I have called what the priests suffered at Dachau a "crucifixion." To my knowledge, only one of them was literally crucified: the Pole Stanislaus Bednarski (179); but they were, day after day, subject to torture that amounted to crucifixion. [Fr. Bednarski (his real name) is a composite figure in Fr. Bill's book, where he also has a barbed-wire "crown" pounded into his head by SS guards with a group of Jewish prisoners forced to hail him as their king (174-175).]  Some survived that torture, but many did not. So I think it fair to say that Dachau was their Golgotha, their Calvary, their meeting with the Place called Skull.

For many of us now, who can't fathom the incomprehensible brutality of the Nazi concentration camps, I think it's comfortable to describe what the religious did at Dachau as a "triumph of the human spirit."  It was; but this needs to be understood in context. To get an idea of the context, look at the cover to Fr. Bill's book, which I think is really wonderful. It's a pair of gnarled, withered hands, with cracked fingernails, protruding from dirty, blood-stained prison garb holding a golden chalice and a host. As Paul is agonizing about his tuberculosis, and his wish to be ordained before he dies, he thinks of a statement from Nietzsche: "He who has a 'why' can endure almost any 'how'" (116). Nietzsche certainly would not have endorsed Paul's "why" (he thought Christians were weak and feeble, due to be eclipsed), but Fr. Bill's cover captures in a single image a lot of why the priests at Dachau didn't say "I submit," even if that might (I say, might) have saved them: they had faith that, through it all, the Lord was with them. Try as they would, the Nazis could not crush that faith.

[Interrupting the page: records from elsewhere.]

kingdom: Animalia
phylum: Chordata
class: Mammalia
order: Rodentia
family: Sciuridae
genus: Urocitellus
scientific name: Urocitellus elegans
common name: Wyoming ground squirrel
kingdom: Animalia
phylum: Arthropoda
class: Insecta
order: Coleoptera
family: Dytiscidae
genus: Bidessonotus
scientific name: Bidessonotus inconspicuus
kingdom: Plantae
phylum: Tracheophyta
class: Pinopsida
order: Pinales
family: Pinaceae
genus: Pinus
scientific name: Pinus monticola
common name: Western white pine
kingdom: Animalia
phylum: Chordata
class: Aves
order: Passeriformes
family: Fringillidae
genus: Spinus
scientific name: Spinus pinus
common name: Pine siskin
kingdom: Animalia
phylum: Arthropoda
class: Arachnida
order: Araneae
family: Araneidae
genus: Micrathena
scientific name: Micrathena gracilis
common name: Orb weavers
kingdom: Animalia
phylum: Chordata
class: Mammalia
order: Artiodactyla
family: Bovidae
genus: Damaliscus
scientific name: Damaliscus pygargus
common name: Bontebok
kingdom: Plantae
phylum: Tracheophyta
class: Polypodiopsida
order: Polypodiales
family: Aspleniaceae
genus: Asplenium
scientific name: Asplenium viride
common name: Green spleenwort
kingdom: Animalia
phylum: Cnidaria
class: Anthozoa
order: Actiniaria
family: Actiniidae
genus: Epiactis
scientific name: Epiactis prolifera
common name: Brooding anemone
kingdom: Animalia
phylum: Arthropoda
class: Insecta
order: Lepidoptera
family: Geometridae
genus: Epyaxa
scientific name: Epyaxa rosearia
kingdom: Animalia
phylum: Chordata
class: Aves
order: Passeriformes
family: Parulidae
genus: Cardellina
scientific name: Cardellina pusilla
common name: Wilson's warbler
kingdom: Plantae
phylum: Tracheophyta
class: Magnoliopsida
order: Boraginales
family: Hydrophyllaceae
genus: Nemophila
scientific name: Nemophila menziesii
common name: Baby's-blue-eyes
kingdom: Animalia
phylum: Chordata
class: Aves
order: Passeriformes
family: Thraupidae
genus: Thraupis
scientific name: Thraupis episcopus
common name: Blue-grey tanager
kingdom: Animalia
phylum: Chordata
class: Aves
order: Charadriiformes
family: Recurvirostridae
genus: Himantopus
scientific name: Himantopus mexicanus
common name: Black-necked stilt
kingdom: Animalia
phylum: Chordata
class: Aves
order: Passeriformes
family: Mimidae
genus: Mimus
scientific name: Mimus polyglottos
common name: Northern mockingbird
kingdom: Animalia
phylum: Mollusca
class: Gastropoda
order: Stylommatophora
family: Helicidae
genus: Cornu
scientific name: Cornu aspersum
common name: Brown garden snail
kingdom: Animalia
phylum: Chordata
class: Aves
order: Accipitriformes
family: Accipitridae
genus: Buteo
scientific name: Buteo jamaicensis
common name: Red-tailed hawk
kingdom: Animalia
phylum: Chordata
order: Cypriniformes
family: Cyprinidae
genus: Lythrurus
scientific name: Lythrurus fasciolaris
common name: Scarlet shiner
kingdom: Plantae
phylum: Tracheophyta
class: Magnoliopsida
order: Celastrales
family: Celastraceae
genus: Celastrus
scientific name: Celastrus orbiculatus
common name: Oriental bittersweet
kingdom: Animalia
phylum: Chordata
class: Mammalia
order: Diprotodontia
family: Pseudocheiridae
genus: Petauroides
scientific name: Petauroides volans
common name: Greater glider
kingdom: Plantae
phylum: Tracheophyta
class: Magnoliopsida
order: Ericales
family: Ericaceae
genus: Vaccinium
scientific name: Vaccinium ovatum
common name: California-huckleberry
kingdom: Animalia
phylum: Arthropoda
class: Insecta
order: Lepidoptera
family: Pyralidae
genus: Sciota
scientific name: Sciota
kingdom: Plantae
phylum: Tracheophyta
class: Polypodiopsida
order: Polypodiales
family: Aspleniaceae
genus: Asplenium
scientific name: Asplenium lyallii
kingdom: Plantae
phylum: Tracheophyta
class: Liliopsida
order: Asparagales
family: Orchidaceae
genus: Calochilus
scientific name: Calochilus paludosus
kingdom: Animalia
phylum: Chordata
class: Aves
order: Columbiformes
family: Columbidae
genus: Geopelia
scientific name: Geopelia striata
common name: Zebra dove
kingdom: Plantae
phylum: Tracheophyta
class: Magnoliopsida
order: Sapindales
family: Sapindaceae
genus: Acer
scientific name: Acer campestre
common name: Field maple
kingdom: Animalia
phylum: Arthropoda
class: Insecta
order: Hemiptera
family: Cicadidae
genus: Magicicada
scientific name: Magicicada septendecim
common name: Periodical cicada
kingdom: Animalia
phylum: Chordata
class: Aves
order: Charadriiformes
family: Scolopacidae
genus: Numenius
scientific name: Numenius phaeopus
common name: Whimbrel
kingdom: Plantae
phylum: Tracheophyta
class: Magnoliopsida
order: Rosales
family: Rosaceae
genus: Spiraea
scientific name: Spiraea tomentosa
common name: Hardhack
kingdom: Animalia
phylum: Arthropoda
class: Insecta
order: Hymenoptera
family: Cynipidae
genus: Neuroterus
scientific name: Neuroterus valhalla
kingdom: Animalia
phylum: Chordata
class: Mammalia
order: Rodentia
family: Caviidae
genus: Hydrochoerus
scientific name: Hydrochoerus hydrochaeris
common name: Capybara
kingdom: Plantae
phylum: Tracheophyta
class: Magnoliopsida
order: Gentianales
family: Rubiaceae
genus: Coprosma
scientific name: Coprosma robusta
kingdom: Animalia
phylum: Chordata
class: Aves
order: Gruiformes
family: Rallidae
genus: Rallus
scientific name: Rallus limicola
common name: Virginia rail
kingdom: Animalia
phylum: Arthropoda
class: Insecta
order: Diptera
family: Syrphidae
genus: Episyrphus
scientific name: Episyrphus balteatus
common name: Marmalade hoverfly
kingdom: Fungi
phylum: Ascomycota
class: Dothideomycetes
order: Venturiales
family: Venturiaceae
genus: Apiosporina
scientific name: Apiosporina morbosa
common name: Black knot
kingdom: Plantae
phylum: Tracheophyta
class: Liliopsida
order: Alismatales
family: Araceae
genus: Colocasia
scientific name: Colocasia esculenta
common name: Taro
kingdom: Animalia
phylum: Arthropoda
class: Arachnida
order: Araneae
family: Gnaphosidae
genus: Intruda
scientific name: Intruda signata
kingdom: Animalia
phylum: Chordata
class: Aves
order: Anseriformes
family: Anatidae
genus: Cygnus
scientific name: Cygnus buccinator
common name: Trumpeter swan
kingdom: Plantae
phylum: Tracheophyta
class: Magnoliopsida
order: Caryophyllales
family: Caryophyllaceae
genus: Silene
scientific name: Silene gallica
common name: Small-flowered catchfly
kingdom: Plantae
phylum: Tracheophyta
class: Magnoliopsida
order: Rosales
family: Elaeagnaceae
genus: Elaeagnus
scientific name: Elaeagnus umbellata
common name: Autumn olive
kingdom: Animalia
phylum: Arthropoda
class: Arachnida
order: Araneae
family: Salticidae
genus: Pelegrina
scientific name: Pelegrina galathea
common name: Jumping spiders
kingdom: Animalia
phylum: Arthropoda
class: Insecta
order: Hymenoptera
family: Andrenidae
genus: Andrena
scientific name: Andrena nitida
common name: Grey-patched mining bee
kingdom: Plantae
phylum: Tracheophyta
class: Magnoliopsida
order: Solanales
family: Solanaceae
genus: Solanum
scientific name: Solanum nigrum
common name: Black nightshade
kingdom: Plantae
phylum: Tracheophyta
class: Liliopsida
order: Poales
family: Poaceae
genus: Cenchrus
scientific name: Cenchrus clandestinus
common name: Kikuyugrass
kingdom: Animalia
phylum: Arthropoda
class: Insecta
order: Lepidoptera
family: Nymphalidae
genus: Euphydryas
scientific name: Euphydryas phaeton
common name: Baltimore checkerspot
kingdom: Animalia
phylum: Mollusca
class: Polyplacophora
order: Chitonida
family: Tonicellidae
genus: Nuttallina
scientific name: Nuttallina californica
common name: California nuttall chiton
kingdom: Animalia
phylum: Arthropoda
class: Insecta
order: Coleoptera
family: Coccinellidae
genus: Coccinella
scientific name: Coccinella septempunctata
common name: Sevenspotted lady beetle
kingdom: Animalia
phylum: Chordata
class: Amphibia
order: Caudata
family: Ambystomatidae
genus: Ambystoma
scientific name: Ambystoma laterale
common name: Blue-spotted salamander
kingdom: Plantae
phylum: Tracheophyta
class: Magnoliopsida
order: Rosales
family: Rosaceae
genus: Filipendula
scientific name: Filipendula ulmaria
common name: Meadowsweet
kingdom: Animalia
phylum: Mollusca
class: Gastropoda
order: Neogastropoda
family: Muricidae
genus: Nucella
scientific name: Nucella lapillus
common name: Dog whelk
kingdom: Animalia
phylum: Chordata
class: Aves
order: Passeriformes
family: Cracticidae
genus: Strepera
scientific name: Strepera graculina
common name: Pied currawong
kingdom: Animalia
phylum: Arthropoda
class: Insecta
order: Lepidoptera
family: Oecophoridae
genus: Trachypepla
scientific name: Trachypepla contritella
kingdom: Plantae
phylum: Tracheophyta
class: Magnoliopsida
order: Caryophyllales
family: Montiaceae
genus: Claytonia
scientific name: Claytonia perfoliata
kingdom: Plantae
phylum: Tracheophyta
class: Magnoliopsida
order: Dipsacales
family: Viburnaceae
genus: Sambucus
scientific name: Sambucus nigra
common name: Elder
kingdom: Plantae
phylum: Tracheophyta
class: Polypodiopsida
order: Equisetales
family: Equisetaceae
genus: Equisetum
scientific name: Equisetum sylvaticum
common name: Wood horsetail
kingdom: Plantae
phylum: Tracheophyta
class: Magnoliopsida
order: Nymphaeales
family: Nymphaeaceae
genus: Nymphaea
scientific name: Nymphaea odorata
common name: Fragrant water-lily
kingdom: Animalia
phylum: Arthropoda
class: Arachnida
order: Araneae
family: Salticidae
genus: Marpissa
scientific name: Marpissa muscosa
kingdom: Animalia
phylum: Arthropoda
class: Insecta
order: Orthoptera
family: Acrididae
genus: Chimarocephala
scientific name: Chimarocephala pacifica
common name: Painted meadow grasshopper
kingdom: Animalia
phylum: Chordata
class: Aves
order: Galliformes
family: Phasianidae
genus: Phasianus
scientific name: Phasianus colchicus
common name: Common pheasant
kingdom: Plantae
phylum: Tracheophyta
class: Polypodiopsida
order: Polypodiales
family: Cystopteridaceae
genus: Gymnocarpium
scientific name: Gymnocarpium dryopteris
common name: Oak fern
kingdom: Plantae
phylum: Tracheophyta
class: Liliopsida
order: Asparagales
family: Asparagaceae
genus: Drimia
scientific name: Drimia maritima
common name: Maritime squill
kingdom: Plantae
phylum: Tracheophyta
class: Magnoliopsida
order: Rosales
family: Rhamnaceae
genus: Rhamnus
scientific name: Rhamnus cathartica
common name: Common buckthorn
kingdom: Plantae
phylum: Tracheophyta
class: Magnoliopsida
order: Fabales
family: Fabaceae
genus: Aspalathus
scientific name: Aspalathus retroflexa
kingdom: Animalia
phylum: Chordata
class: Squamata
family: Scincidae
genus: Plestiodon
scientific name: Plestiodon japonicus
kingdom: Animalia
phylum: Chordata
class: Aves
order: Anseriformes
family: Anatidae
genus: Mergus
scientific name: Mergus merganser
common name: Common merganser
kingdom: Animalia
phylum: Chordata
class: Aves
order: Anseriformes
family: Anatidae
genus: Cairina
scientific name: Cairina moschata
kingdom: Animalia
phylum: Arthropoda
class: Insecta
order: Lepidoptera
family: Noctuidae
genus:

Fr. Bill's book memorializes a couple of thousand Catholic priests (strictly, Catholic religious, which includes brothers and seminarians). But why focus on them? Why not on the millions of other people who also suffered and died in Nazi concentration camps? The Jews who died there have had voices that decry the horror of the Holocaust-I think of Simon Wiesenthal and Elie Wiesel. And rightly so. But who speaks now for the Gypsies, the homosexuals and the physically and mentally "deficient," who were regularly "selectioned?" Or for the Poles? At least six million of them, only half of whom were Jews, died in the Holocaust. Why no attention to them? 

My answer is that Fr. Bill could not have fitted all this misery into a single novel, even if he were able to weave together its many strands. Better that he tells a part of the story, which (as a Catholic priest) he is well-placed to do, than to try to tell the whole story. That will require other authors to step forward to represent their voices.

In his acknowledgments (236), Fr. Bill (perversely, he says) thanks an editor who rejected his manuscript because "Nobody would go to a camp for the Catholic Church. They would have just shut up." Well, they didn't. And that, he adds, is what "kept me from shutting up." Thank you, Fr. Bill, for speaking up to describe the appalling conditions of the priests confined at Dachau and their remarkable courage and faith. The story you tell should be an inspiration to all of your readers-even those who are not Catholic.